Maître Alphadio

Les veilles des fêtes de Tabaski sont en général des aubaines pour les tailleurs de Conakry. Ces derniers qui sont très sollicités à ces occasions, en profitent souvent pour tirer beaucoup de bénéfices. Mais cette année, la situation semble ne pas être favorable pour eux, selon plusieurs couturiers interrogés par Guineematin.com hier, vendredi 17 août 2018.

Dans plusieurs ateliers de couture que nous avons visités ce vendredi matin, l’heure n’est pas à la satisfaction. Au contraire, plusieurs tailleurs interrogés sont déçus des préparatifs de la fête de Tabaski en cours. Parmi eux, M’Bemba Condé, tailleur au centre Kabaya dans le grand marché de Madina. Il se plaint de la rareté des clients cette année : « Actuellement, il n’y a pas beaucoup de mouvement, les gens se plaignent en disant que c’est dur. Il y a une semaine comme ça, rien n’a marché, je ne reçois pas beaucoup de clients », a-t-il déploré.

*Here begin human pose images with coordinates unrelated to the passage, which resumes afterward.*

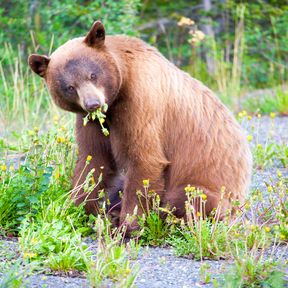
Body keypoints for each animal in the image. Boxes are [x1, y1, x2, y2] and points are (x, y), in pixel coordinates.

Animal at [28, 20, 251, 230]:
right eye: (70, 87)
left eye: (92, 74)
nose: (93, 104)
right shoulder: (93, 122)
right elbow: (93, 161)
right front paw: (79, 206)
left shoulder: (140, 101)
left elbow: (144, 159)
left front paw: (128, 225)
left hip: (213, 190)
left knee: (186, 198)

C’est aussi la situation que connait maître Alphadjo Diallo, tailleur à Kipé Dadya. Lui aussi, les préparatifs de la Tabaski n’ont pas été prolifiques pour lui cette année. Il s’interroge sur les raisons de cette faible affluence des clients dans son atelier de couture : « Cette année, il n’y a pas eu beaucoup d’engouement. D’habitude, on pouvait travailler intensément pendant 15 à 20 jours avant la fête de Tabaski, on travaillait de jour et de nuit avec nos apprentis pendant 10 à 15 jours au moins.

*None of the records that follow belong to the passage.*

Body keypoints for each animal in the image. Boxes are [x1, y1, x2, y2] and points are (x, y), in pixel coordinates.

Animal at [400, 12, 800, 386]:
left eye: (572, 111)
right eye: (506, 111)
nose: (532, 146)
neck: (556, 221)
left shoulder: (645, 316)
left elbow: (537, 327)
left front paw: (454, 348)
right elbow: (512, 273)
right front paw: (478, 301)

Mais cette année, même une semaine de travail intense, on n’a pas fait, on n’a pas passé même une seule nuit en train de travailler. On vient, on travaille jusqu’à 18 heures, tous les enfants rentrent, nous on reste pour couper les tissus, le lendemain les enfants reviennent travailler. Je ne sais pas pourquoi, mais il n’y a pas d’engouement cette année », nous a confié ce couturier.

Mory Traoré

Mais contrairement à ces derniers, Mory Traoré qui travaille à Madina, lui, reçoit beaucoup de clients depuis quelques semaines. Mais lui aussi se plaint d’un certain nombre de difficultés. « J’ai beaucoup de clients qui viennent actuellement, mais j’ai beaucoup de difficultés avec les clients parce que les machines me manquent, je n’ai pas assez d’apprentis aussi pour m’aider. En plus de ça, les matériels sont chers au marché. Quand j’achète les matériels chers, les clients ne parviennent pas à me payer le prix qu’il faut », a dit le tailleur.

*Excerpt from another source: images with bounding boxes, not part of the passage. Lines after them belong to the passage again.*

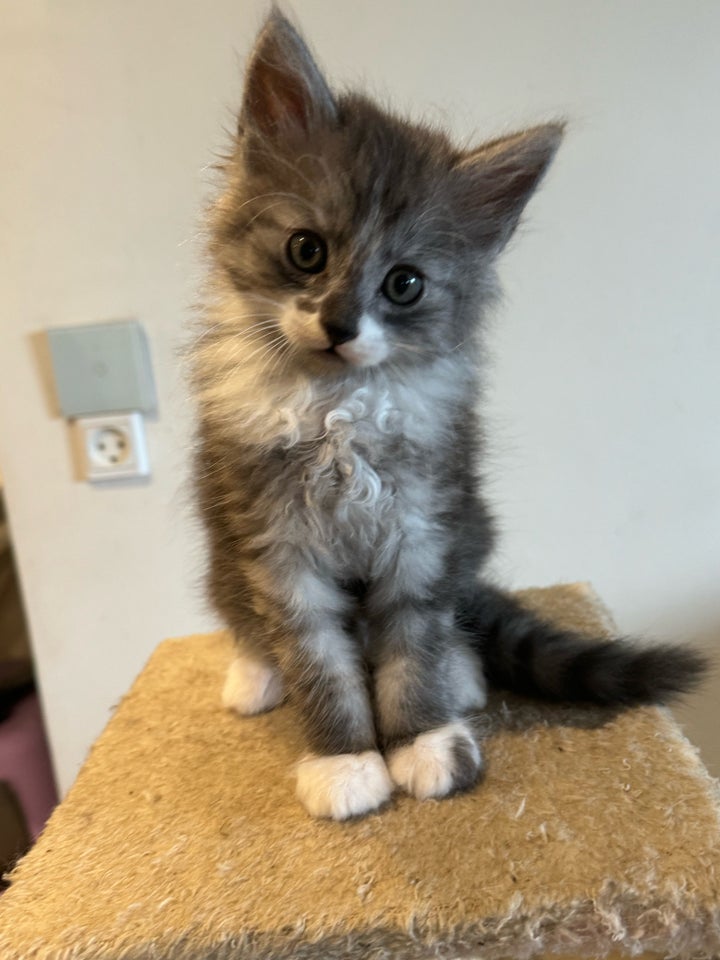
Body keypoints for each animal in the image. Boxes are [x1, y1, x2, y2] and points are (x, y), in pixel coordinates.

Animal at [190, 9, 704, 816]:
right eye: (306, 251)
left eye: (404, 284)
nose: (339, 325)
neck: (339, 414)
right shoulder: (278, 547)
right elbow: (317, 659)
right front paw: (344, 760)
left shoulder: (425, 530)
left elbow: (413, 646)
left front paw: (422, 739)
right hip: (221, 551)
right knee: (244, 621)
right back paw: (254, 676)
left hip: (471, 533)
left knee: (453, 621)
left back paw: (461, 673)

Cherté des matériels de travail, c’est le problème évoqué par la plupart des tailleurs que nous avons interrogés. « Ici, les clients viennent mais le problème de matériels me fatigue beaucoup avec les clients. Moi je peux demander au client de payer 50 ou 60 mille pour un complet, je vais au marché, je trouve que les matériels coûtent 50 mille alors que le client n’est pas capable de me payer le montant demandé. Moi j’ai beaucoup de femmes qui viennent faire des commandes des vêtements chez moi pour aller les revendre. Parmi les clients, certains envoient leurs habits à coudre mais ils ne reviennent pas pour les récupérer. Chaque fois qu’on leur demande, ils disent qu’ils n’ont pas eu de l’argent », soutient de son côté Mohamed Diouhé Bah, tailleur à My Centre dans le grand marché de Madina.

En plus de tous ces problèmes, Mouctar Barry, tailleur à Dixinn, déplore aussi l’instabilité du courant électrique qui le perturbe à un moment où l’activité est très intense.